2030 Challenge, gran parte degli architetti non vi ha aderito
L’AIA conta oltre 80mila soci per quasi 18mila aziende e sono soltanto circa 360 ad aver sottoscritto la 2030 Challenge e poco più di un terzo di questi (circa 140) hanno fornito i dati energetici aggiornati. In altre parole, soltanto il 2% delle aziende associate AIA hanno scelto di perseguire obiettivi di efficienza energetica e meno dell’1% ne ha comunicato i progressi.
Gli architetti non credono nella sostenibilità…
Da cosa dipende questo scarso interesse nei confronti dell’impatto ambientale del costruito? Hosey cita un sondaggio del 2009 secondo il quale un terzo degli architetti è scettico sul tema del cambiamento climatico e il 13% lo ritiene addirittura una ‘leggenda’. E tutti gli altri cosa stanno facendo? Perché non hanno sottoscritto l’impegno di costruire a emissioni zero?
…e se ci credono la ritengono costosa
A pesare è la mancanza di conoscenza e di informazioni corrette, secondo lo scrittore. Una delle critiche più importanti al design sostenibile è il costo, ritenuto eccessivamente elevato. Eppure, è una credenza infondata. Il National Renewable Energy Laboratory ha calcolato che l’adozione di pratiche green può portare a una riduzione dei consumi energetici del 50-60% senza alcun costo aggiuntivo. Come possono convincersene gli architetti se l’AIA per prima non ci crede?
Le archistar vedono l’architettura come un’arte
E se soprattutto non ci credono i grandi architetti. La maggior parte degli architetti più famosi al mondo non vedono una connessione fra la sostenibilità ambientale e la progettazione architettonica. “Il green e la sostenibilità non hanno nulla a che fare con l’architettura- aveva dichiarato Peter Eisenman e il Pritzker Prize Frank Gehry una volta aveva definito gli standard del green building ‘fasulli’, ritenendo ad ogni modo che il design sostenibile debba essere al centro dell’interesse degli architetti. Parole, secondo Hosey Lance, perché il lavoro di Gehry non ha nulla a che vedere con la sostenibilità ambientale.
Walt Disney Concert Hall, Frank Gehry
Se non credono nella sostenibilità, in cosa credono i grandi architetti? Si domanda Hosey Lance. Credono nella vocazione artistica. Vedono l’architettura come l’espressione artistica più astratta di tutte, come aveva ribadito Santiago Calatrava in un’intervista rilasciata lo scorso anno. E se gli architetti si sento artisti, come possiamo pensare e sperare che siano in grado di realizzare opere che rispondano alle esigenze della gente comune. Perché l’architettura dovrebbe fare questo: offrire soluzioni a chi ne ha bisogno.

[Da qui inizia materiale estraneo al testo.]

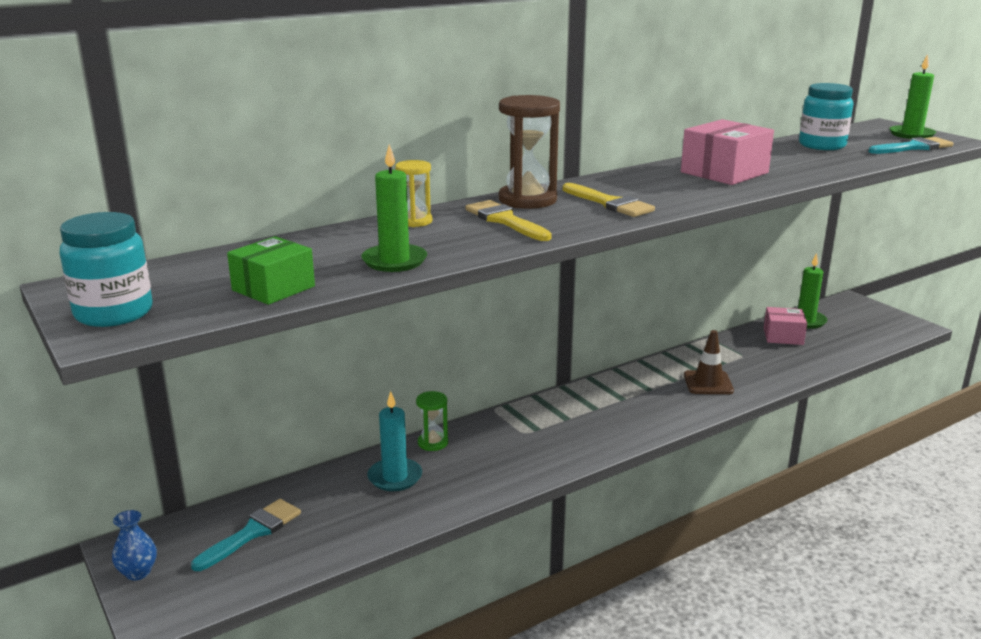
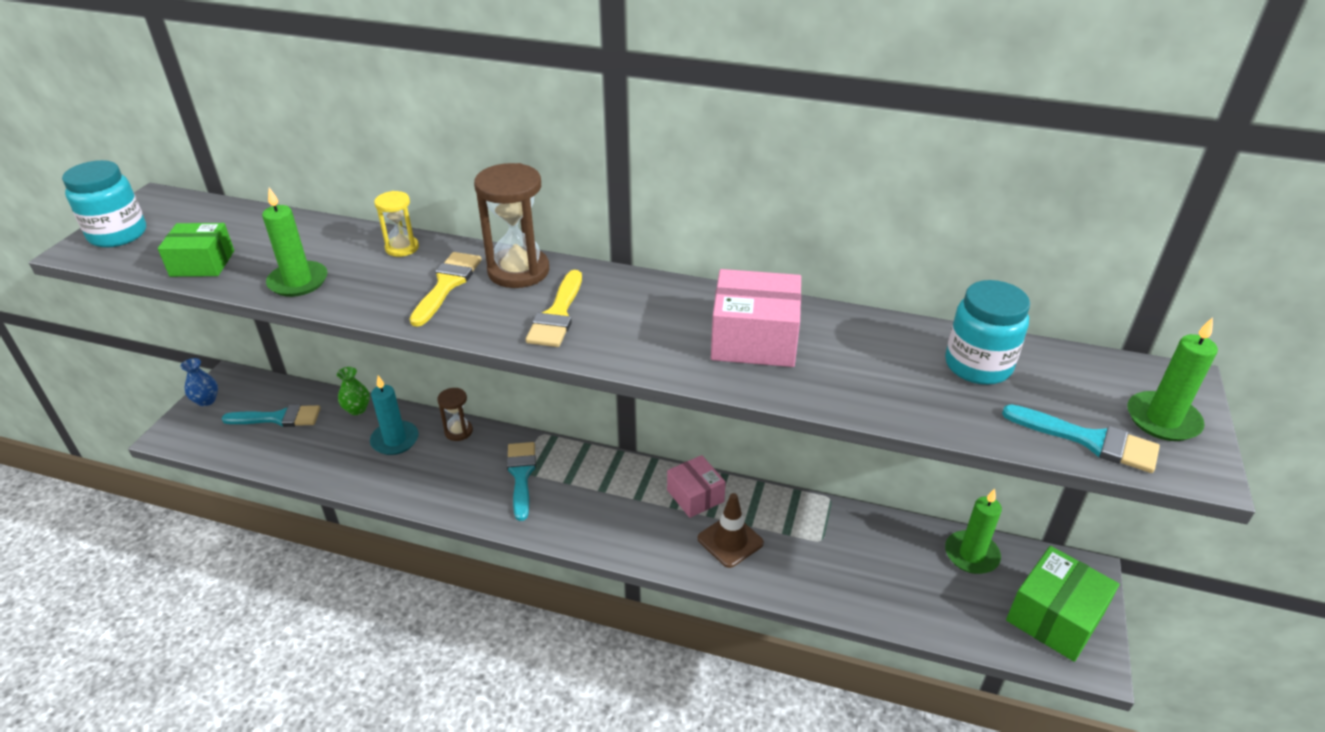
camera: 50 degrees right, 15 degrees up
green hourglass [416,391,448,451] -> brown hourglass [437,388,473,441]
pink box [764,307,807,345] -> pink box moved to [667,455,726,518]
none -> green vase [337,367,370,415]
none -> turquoise brush [507,442,536,521]
none -> green box [1006,546,1119,662]

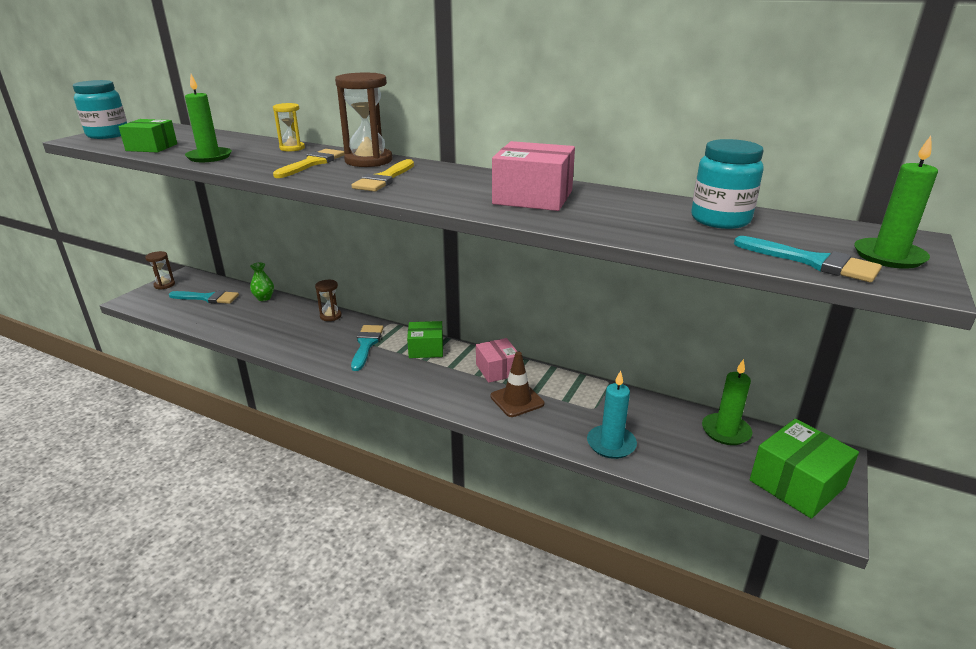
camera: 10 degrees right, 10 degrees down
blue vase [181,358,218,406] -> brown hourglass [145,251,175,289]
turquoise candle [370,375,419,455] -> turquoise candle moved to [587,370,637,459]
none -> green box [407,321,443,358]

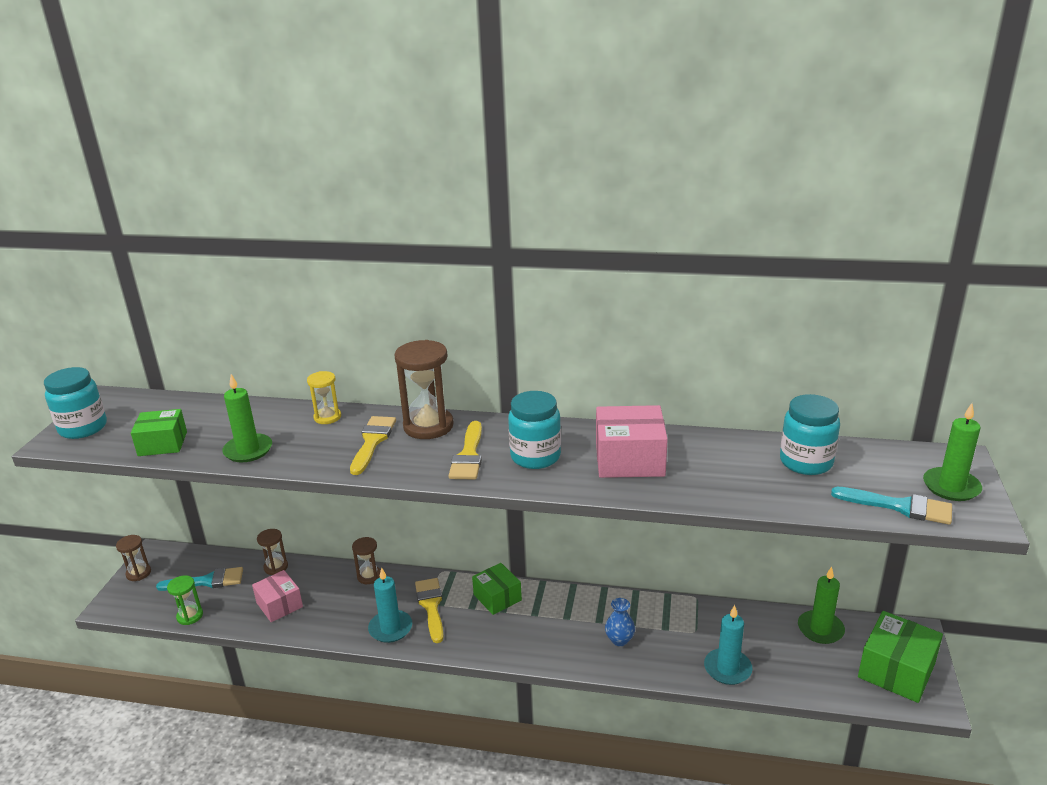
camera: 15 degrees left, 0 degrees up
green vase [250,263,274,301] -> brown hourglass [257,529,288,575]
turquoise brush [351,325,384,371] -> yellow brush [415,578,444,643]
green box [407,321,443,358] -> green box turned 75 degrees clockwise [472,563,522,615]
pink box [476,338,518,383] -> pink box moved to [252,570,303,622]
brown traffic cone [490,352,544,417] -> blue vase [605,598,635,646]
none -> green hourglass [167,575,203,625]
none -> turquoise candle [368,567,412,643]
none -> turquoise jar [508,391,561,469]

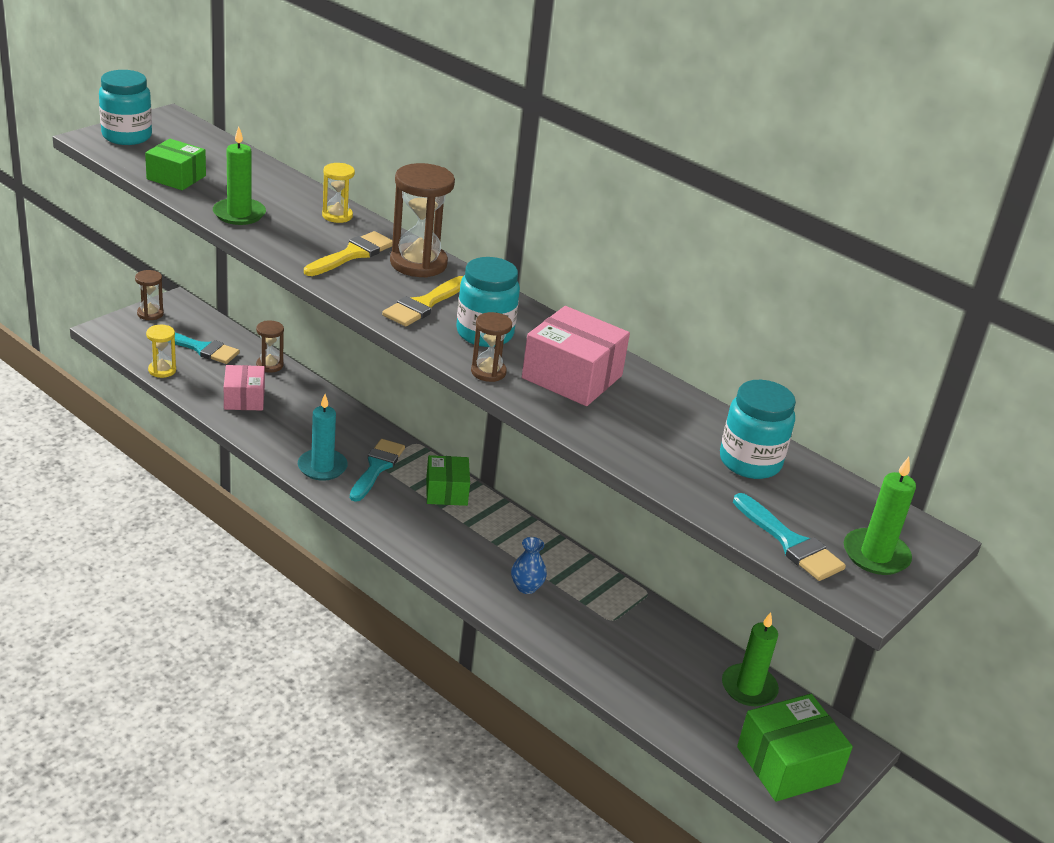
camera: 25 degrees right, 5 degrees up
green hourglass [167,575,203,625] -> yellow hourglass [146,325,176,378]
brown hourglass [352,537,381,584] -> brown hourglass moved to [471,312,512,382]
yellow brush [415,578,444,643] -> turquoise brush [350,439,405,502]
turquoise candle [704,605,752,685] -> none

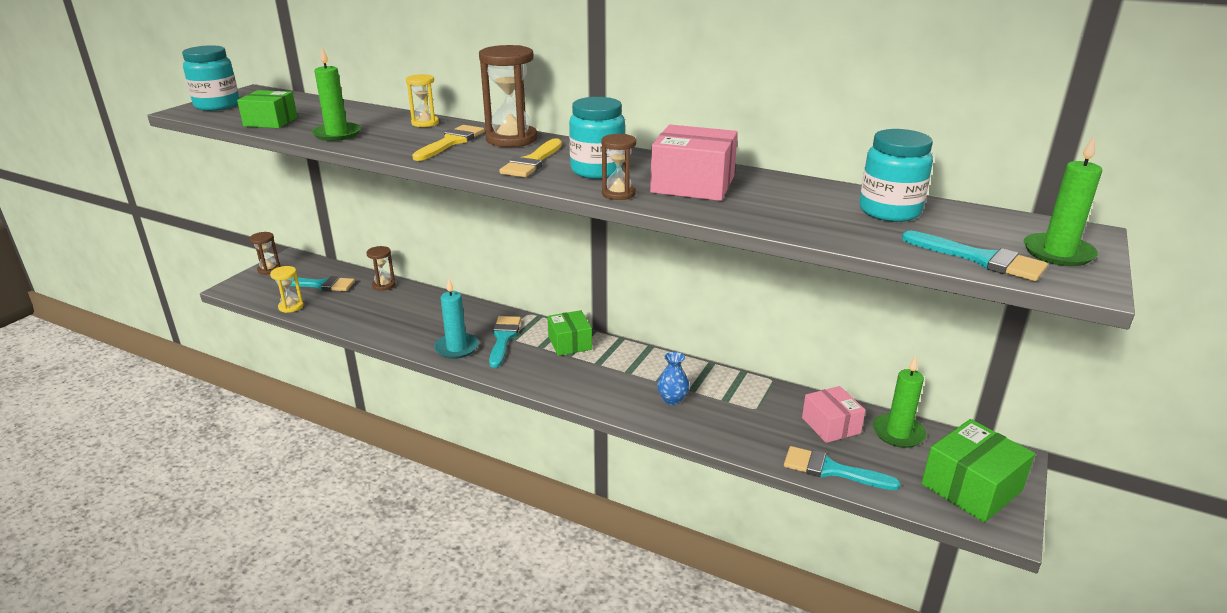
camera: 10 degrees left, 5 degrees down
pink box [224,365,265,411] -> pink box moved to [802,386,866,443]
none -> turquoise brush [784,446,900,490]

Coniugare arte e sostenibilità è possibile
Questo non vuol dire necessariamente rinunciare all’ispirazione personale e al valore estetico ma significa saperlo coniugare anche in un’ottica di ottimizzazione degli elementi per rispondere a determinati obiettivi. Coniugare arte, innovazione e conoscenza scientifica e tecnologica al fine di perseguire alcuni traguardi, come quello della sostenibilità, è possibile. Una dimostrazione, secondo Hosey, è la KfW Westarkade di Francoforte progettata dallo studio Sauerbruch Hutton. E’ una torre avveniristica dal profilo alare che consente di minimizzare l’esposizione solare a sud-ovest e di far convogliare aria e vento attraverso la superficie per favorire la ventilazione passiva.
Il risultato è uno degli edifici più eleganti ed efficienti d’Europa: consuma il 70% di energia in meno rispetto a un edificio standard. E questo senza rinunciare alla bellezza. Soltanto quando gli architetti si convinceranno del fatto che è possibile pensare alla sostenibilità ambientale senza rinunciare al fascino delle forme architettoniche allora forse, conclude Lance, potrà cambiare davvero qualcosa.